Qu’est-ce qui permet au secteur du luxe de résister ainsi aux intempéries économiques et aux désordres politiques? C’est d’abord le consommateur. Par sa démarche sélective, ce dernier exprime sa quête de qualité, de durabilité, d’esthétique, de sécurité et de distinction. En tout cas, c’est là le discours rationnel qui légitime son emplette. Sans doute cherche-t-il par ailleurs à «sublimer» son quotidien. A chatouiller cette part de vanité au fond de lui-même, qui lui rappelle que lui aussi «a droit» au luxe.
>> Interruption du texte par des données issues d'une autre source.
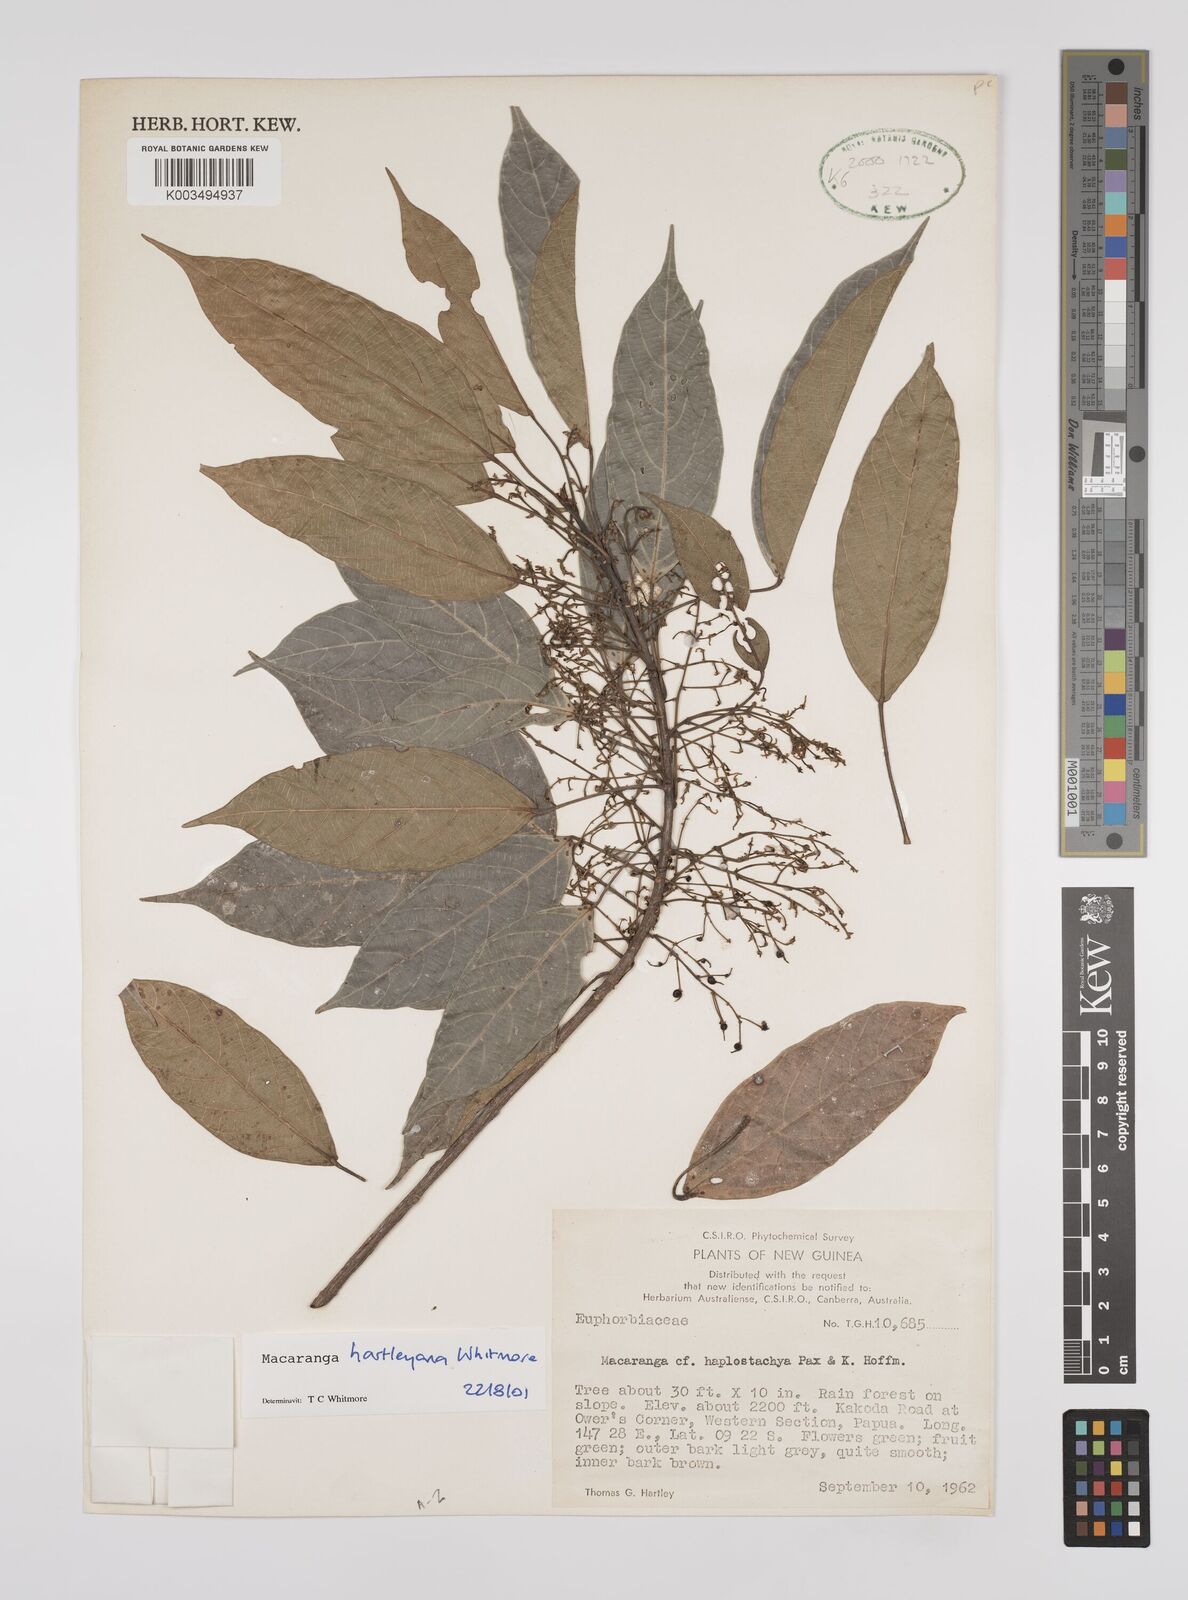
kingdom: Plantae
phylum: Tracheophyta
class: Magnoliopsida
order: Malpighiales
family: Euphorbiaceae
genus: Macaranga
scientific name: Macaranga hartleyana
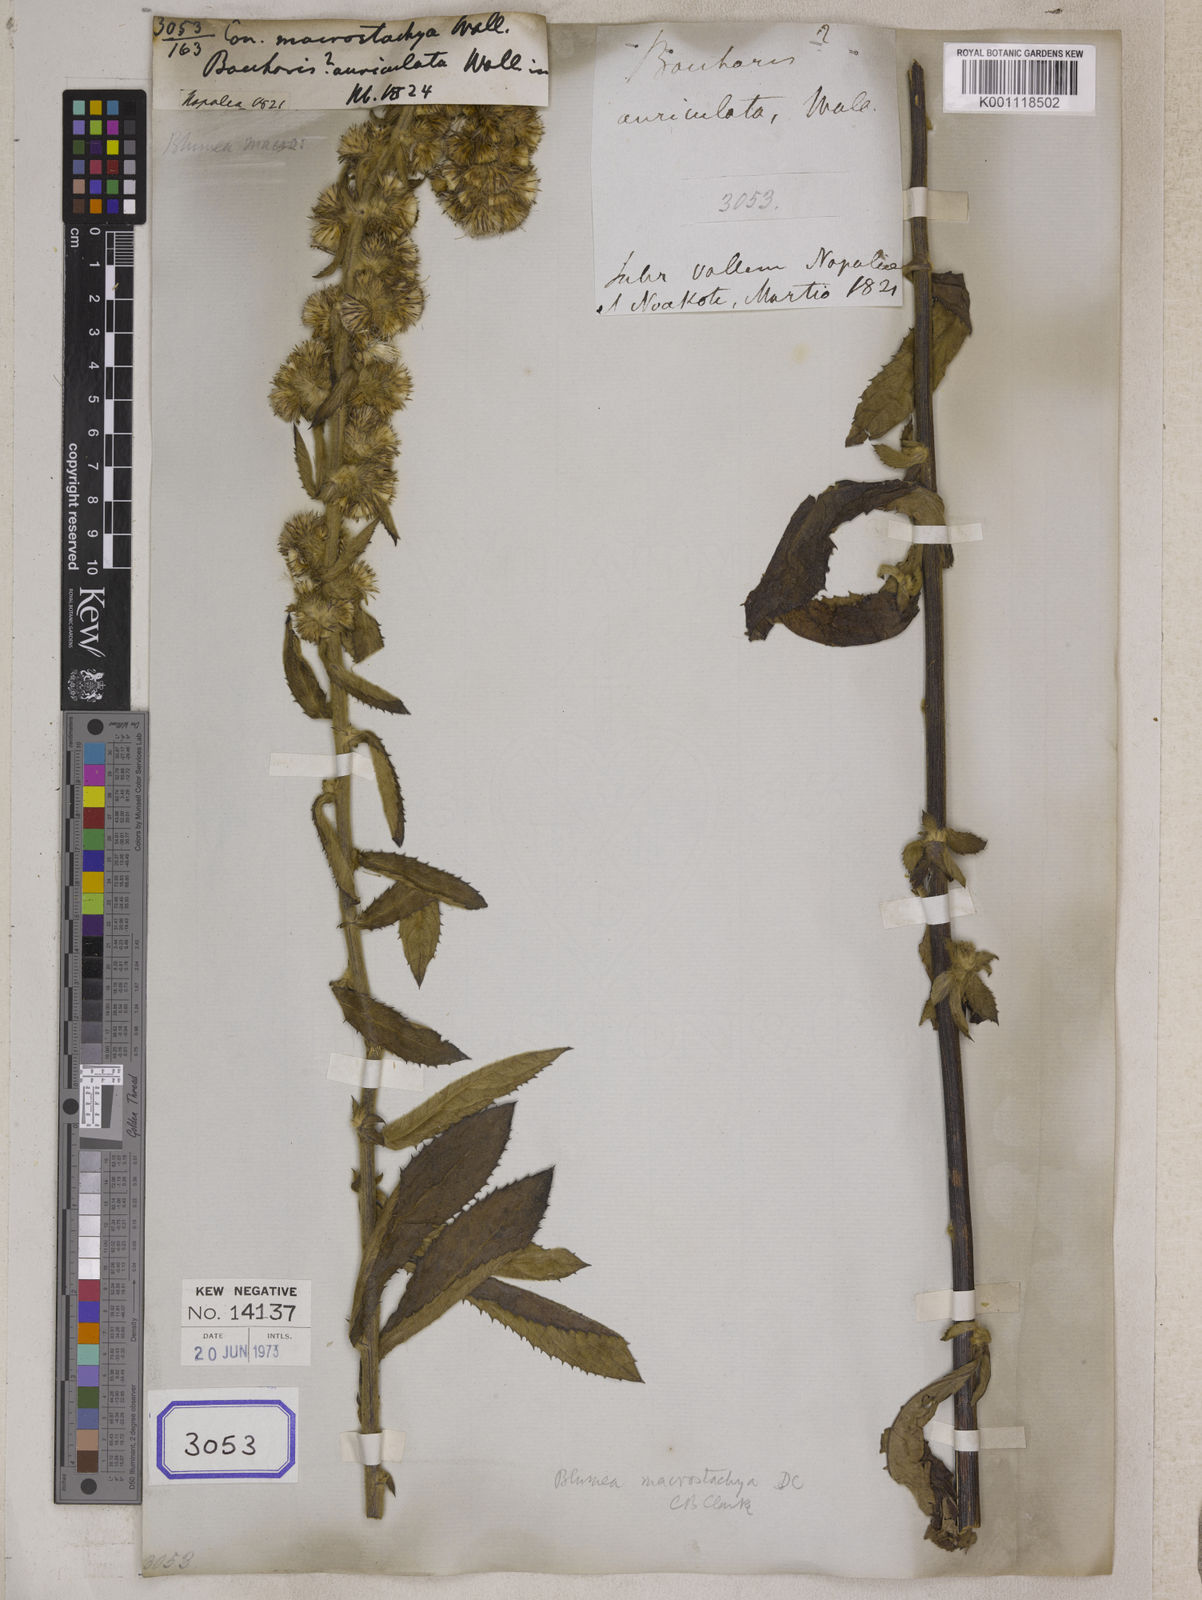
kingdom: Plantae
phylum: Tracheophyta
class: Magnoliopsida
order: Asterales
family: Asteraceae
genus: Blumea
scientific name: Blumea macrostachya
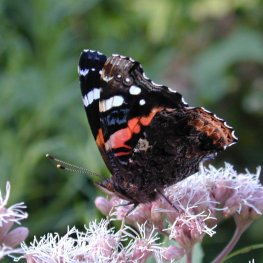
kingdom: Animalia
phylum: Arthropoda
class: Insecta
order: Lepidoptera
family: Nymphalidae
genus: Vanessa
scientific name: Vanessa atalanta
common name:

Que lui aussi «peut se permettre». Que lui aussi est capable de «changer de catégorie». Un adage américain ne suggère-t-il pas: «Quand il ne vous reste plus qu’un dollar en poche, faites cirer vos chaussures»?

Ce sont ensuite les maisons de luxe. Leur rôle est de répondre aux besoins et aux fantasmes du client. Elles soignent le produit, mais aussi l’emballage, c’est-à-dire tout le décorum qui incite et autorise l’acte d’achat. Naturellement, elles ne se donnent pas tout ce mal pour rien. Souvent, l’«altitude» du prix fait partie intégrante de l’environnement du produit. A tel point que, parfois, on ne sait plus ce qui la justifie.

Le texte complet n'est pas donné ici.